-- Data shown follows --

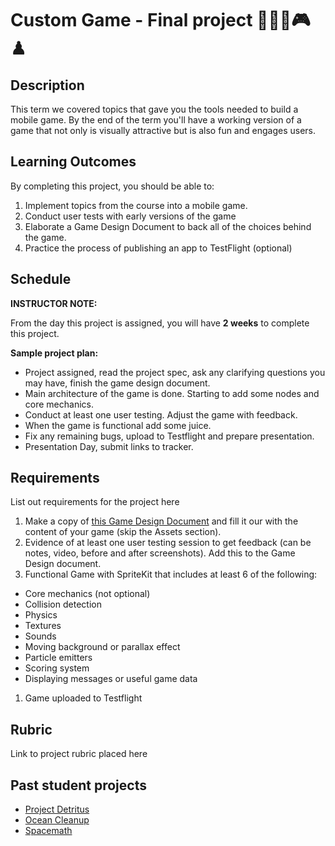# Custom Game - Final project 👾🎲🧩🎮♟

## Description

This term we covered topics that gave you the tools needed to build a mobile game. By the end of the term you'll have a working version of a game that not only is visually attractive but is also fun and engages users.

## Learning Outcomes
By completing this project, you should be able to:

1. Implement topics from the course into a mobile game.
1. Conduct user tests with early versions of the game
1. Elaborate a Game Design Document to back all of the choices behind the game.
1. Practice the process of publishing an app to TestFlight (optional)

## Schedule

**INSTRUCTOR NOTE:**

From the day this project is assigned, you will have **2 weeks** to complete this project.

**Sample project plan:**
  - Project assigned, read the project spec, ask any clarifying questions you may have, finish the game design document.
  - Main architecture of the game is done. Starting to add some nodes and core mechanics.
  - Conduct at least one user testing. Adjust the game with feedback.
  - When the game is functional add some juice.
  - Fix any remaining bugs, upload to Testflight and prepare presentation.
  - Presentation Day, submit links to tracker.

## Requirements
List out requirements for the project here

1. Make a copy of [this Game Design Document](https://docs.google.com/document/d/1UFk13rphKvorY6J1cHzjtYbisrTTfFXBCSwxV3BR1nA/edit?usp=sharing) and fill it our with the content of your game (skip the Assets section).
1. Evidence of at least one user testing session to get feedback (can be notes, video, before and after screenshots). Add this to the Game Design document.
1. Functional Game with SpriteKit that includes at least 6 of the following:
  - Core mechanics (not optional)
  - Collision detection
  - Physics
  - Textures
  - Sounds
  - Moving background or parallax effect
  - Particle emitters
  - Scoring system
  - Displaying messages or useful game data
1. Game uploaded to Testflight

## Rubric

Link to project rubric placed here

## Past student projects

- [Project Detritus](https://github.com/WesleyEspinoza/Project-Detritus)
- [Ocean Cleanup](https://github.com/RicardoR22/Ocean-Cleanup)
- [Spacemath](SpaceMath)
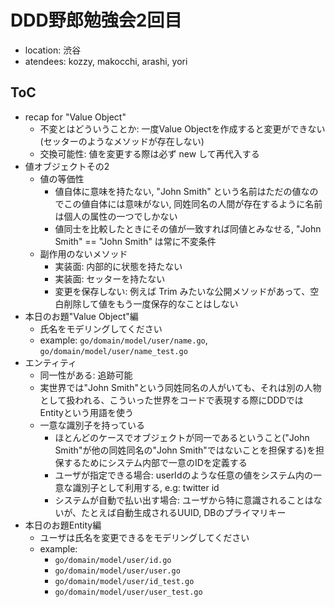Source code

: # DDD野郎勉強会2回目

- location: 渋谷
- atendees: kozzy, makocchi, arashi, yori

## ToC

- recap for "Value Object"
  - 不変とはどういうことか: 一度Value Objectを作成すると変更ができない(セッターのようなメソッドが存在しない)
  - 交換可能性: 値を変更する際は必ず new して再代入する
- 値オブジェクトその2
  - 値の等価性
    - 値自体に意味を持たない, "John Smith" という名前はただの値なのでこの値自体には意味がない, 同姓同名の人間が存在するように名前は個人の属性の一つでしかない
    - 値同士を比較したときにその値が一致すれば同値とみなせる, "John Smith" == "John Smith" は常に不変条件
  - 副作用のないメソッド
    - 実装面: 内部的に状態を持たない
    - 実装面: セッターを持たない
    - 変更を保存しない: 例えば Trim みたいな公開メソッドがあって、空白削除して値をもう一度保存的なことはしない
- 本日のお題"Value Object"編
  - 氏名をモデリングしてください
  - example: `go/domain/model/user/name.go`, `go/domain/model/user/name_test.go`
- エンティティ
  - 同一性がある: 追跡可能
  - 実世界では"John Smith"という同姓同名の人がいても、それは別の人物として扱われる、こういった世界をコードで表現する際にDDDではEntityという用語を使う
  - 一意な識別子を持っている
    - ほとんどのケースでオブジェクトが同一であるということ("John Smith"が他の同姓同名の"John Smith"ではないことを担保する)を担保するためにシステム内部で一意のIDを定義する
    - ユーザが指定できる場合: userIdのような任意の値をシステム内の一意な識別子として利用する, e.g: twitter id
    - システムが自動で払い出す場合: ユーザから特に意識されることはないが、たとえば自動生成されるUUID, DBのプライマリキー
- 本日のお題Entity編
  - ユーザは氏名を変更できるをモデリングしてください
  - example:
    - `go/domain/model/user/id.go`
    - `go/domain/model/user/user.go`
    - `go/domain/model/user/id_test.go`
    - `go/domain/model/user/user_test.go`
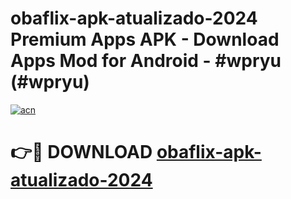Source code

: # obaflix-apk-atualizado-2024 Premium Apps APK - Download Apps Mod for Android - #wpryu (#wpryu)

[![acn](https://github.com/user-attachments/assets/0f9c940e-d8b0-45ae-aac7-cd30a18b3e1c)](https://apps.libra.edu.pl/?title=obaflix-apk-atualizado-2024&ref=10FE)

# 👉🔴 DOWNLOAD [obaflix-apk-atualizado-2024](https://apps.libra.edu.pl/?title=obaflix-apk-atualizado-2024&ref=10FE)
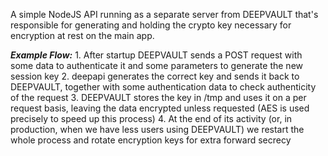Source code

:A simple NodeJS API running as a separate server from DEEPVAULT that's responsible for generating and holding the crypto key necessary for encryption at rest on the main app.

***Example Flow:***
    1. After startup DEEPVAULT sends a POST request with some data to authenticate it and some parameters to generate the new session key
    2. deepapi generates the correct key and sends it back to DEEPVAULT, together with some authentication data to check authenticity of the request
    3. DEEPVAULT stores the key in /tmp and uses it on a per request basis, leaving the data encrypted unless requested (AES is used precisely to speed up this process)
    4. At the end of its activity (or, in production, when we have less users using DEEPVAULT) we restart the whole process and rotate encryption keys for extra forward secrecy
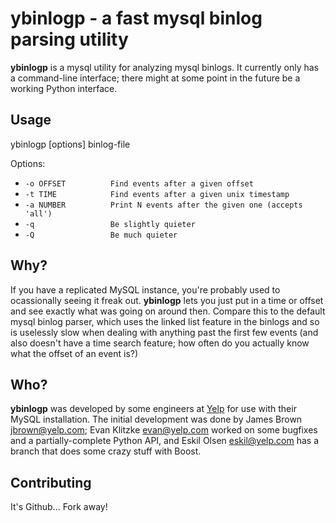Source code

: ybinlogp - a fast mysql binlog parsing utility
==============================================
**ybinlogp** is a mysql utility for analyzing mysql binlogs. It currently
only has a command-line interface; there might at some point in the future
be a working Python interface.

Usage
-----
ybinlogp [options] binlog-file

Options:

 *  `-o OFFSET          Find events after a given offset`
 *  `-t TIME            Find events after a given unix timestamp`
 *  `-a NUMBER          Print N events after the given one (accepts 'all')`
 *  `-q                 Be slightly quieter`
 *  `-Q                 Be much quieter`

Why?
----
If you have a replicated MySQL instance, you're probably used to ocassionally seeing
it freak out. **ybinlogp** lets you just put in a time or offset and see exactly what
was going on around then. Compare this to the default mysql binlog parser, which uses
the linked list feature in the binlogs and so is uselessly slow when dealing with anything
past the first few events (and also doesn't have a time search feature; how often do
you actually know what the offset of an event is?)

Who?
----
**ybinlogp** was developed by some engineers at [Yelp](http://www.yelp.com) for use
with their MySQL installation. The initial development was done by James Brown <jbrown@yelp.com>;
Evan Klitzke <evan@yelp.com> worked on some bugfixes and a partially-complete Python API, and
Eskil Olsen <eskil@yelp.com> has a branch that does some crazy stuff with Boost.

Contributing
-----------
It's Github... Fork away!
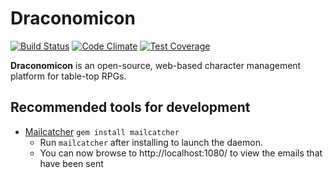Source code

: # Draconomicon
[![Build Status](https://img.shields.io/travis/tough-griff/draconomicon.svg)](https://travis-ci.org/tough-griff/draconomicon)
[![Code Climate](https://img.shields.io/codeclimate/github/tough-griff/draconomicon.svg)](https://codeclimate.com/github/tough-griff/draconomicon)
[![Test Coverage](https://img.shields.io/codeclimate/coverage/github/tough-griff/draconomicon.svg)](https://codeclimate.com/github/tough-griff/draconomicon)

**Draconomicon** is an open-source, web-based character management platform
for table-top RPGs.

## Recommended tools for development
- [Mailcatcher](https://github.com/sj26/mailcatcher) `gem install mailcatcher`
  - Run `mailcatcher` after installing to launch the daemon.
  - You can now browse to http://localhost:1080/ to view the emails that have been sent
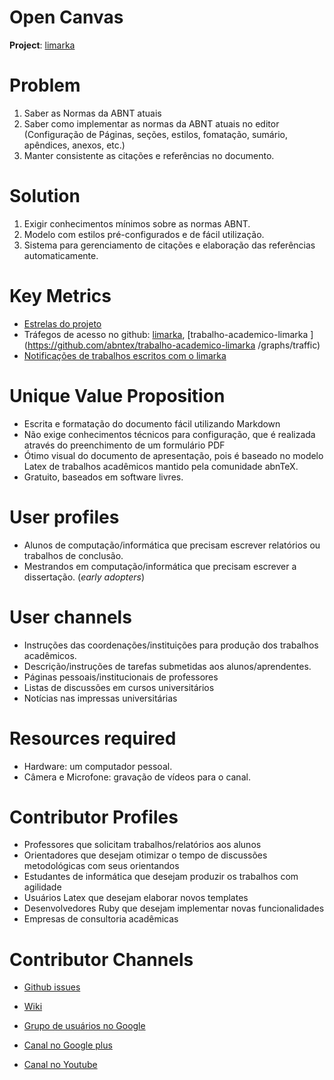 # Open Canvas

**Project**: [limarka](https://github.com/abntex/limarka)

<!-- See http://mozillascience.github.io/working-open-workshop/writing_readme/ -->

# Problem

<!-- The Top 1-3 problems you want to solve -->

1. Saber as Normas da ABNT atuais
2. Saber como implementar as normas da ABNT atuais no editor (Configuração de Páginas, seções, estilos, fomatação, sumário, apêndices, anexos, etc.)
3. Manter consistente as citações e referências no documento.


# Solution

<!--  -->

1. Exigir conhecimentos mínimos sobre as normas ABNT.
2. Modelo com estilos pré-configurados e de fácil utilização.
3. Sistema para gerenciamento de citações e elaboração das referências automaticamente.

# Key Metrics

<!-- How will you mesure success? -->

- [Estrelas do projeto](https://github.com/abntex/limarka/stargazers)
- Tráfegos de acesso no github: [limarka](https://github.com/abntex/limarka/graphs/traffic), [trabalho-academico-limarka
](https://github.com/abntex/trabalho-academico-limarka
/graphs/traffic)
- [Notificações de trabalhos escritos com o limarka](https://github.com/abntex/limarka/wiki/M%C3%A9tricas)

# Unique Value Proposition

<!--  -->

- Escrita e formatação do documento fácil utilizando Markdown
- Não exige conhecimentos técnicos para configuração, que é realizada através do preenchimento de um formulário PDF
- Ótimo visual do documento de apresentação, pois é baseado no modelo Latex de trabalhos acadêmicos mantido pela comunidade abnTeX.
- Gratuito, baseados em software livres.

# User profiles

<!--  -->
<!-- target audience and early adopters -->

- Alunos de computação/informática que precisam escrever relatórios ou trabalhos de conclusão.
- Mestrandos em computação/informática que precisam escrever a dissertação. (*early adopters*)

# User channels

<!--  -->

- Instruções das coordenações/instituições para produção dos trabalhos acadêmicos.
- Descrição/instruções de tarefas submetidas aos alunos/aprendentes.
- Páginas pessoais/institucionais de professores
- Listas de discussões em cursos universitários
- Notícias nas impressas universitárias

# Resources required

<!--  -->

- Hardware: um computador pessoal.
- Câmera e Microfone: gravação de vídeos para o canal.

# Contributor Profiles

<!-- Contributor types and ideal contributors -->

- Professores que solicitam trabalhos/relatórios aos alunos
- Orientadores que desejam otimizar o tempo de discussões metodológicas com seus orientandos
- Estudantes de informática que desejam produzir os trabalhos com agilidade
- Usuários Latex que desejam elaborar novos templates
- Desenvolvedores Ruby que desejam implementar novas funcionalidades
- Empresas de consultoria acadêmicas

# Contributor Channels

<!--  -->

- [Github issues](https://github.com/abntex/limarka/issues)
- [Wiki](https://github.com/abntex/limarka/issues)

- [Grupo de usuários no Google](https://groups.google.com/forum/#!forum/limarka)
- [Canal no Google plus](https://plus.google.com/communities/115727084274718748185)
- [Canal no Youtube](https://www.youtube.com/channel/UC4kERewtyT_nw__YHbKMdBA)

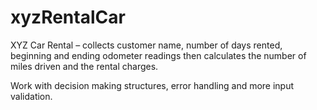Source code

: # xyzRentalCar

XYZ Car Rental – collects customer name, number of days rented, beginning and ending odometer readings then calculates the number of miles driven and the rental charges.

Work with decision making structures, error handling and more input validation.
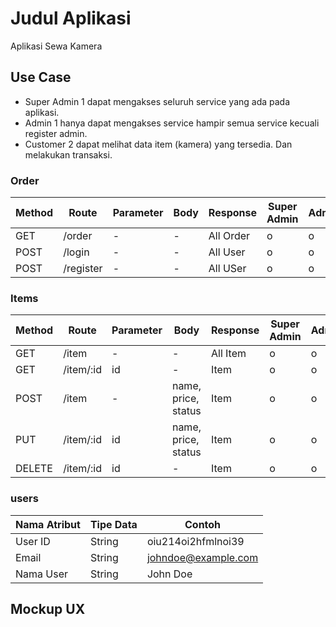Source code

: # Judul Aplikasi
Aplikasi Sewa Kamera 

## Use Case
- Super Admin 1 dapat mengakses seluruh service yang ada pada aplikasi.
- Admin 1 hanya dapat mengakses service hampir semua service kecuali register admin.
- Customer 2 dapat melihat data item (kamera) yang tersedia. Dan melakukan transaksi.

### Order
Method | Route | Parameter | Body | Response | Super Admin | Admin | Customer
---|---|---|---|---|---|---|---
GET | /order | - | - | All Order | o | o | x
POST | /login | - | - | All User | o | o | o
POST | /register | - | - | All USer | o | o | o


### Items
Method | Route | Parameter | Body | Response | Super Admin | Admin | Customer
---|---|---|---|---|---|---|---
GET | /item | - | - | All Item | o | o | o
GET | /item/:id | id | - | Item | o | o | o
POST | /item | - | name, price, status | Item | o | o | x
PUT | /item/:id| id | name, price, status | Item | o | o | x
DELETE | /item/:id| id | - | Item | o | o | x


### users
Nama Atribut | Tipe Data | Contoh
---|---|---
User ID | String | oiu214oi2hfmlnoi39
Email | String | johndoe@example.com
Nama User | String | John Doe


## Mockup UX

-- Data shown concluded --

Job - Scan the data for lines containing "that" and copy all of them.

Written answer -
This term we covered topics that gave you the tools needed to build a mobile game. By the end of the term you'll have a working version of a game that not only is visually attractive but is also fun and engages users.
1. Functional Game with SpriteKit that includes at least 6 of the following:
:A simple NodeJS API running as a separate server from DEEPVAULT that's responsible for generating and holding the crypto key necessary for encryption at rest on the main app.
Eskil Olsen <eskil@yelp.com> has a branch that does some crazy stuff with Boost.
  - You can now browse to http://localhost:1080/ to view the emails that have been sent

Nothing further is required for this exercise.